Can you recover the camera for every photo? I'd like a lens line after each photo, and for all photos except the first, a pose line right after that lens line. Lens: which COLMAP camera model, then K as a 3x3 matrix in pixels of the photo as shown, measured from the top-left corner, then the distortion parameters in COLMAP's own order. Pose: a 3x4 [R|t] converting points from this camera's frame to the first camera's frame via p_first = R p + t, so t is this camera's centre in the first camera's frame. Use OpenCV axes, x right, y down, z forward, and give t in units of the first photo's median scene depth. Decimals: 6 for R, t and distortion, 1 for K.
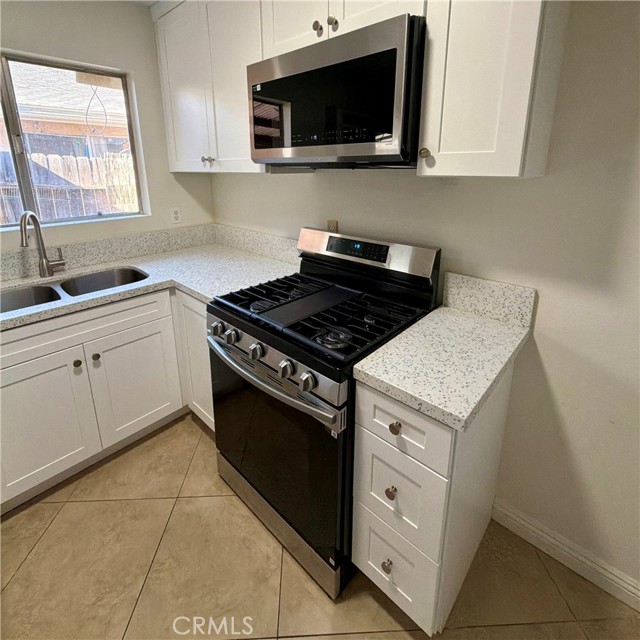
lens RADIAL K [[338.8, 0, 318.3], [0, 338.8, 251.1], [0, 0, 1]] dist [0.001578, -0.001283]
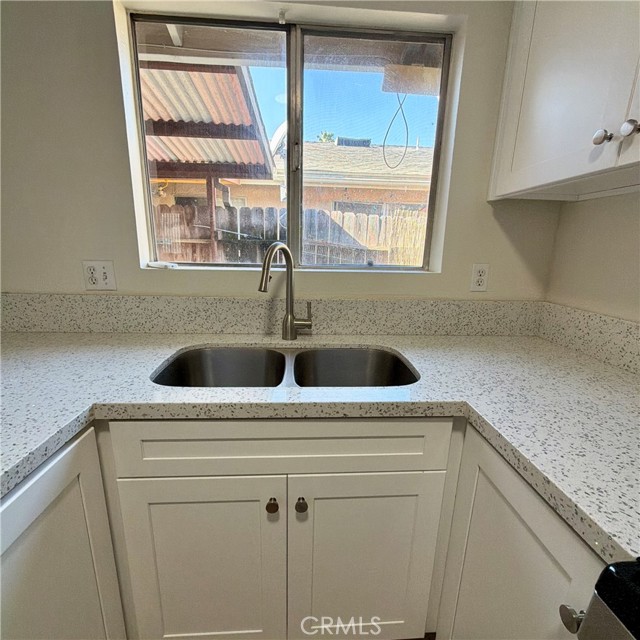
lens RADIAL K [[338.8, 0, 320.0], [0, 338.8, 333.3], [0, 0, 1]] dist [0.001578, -0.001283]
pose [[0.726553, 0.192387, -0.659627, -0.312197], [-0.192186, 0.978585, 0.073729, -0.003003], [0.659685, 0.073203, 0.747968, 0.561397]]
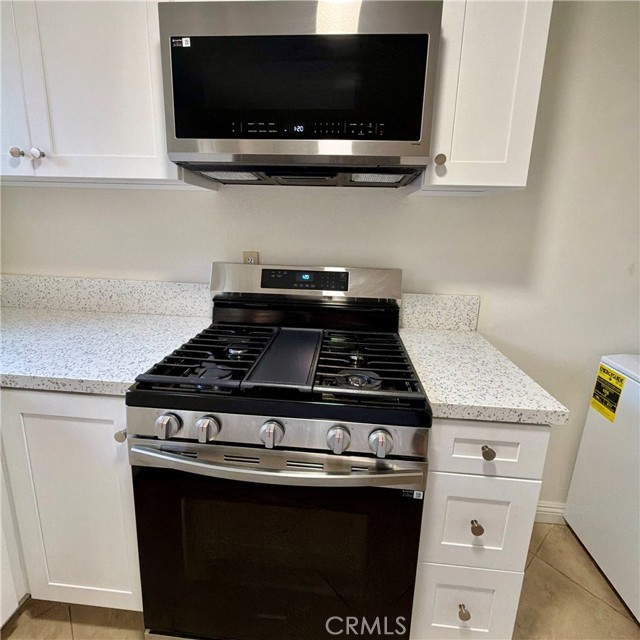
lens RADIAL K [[338.8, 0, 317.4], [0, 338.8, 295.2], [0, 0, 1]] dist [0.001578, -0.001283]
pose [[0.786946, -0.102000, 0.608533, -0.360663], [0.118284, 0.992889, 0.013461, 0.021256], [-0.605579, 0.061386, 0.793414, 0.300967]]
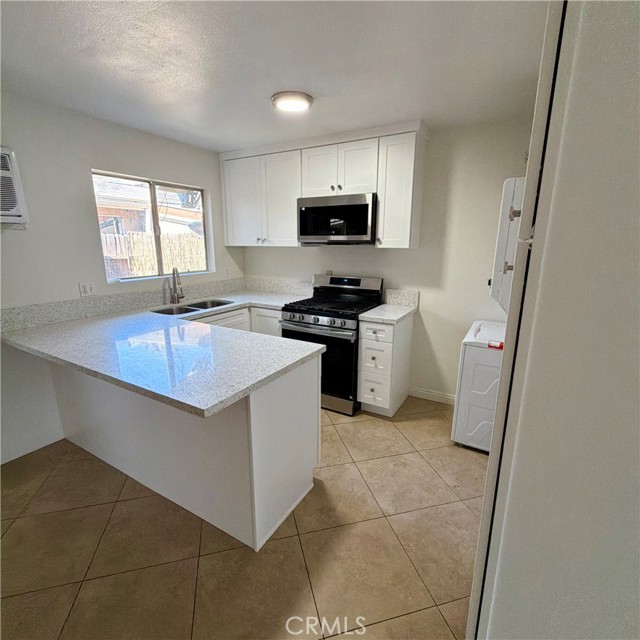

....

__About this task__:
Would you set down the records exactly, with no pictures included?

__Solution for this exercise__:
Can you recover the camera for every photo? I'd like a lens line after each photo, and for all photos except the first, a pose line right after that lens line. Lens: which COLMAP camera model, then K as a 3x3 matrix in pixels of the photo as shown, measured from the top-left corner, then the distortion parameters in COLMAP's own order. Pose: a 3x4 [R|t] converting points from this camera's frame to the first camera's frame via p_first = R p + t, so t is this camera's centre in the first camera's frame. Use OpenCV axes, x right, y down, z forward, and give t in units of the first photo's median scene depth. Decimals: 6 for R, t and distortion, 1 for K.
lens RADIAL K [[338.8, 0, 318.3], [0, 338.8, 251.1], [0, 0, 1]] dist [0.001578, -0.001283]
lens RADIAL K [[338.8, 0, 320.0], [0, 338.8, 333.3], [0, 0, 1]] dist [0.001578, -0.001283]
pose [[0.726553, 0.192387, -0.659627, -0.312197], [-0.192186, 0.978585, 0.073729, -0.003003], [0.659685, 0.073203, 0.747968, 0.561397]]
lens RADIAL K [[338.8, 0, 317.4], [0, 338.8, 295.2], [0, 0, 1]] dist [0.001578, -0.001283]
pose [[0.786946, -0.102000, 0.608533, -0.360663], [0.118284, 0.992889, 0.013461, 0.021256], [-0.605579, 0.061386, 0.793414, 0.300967]]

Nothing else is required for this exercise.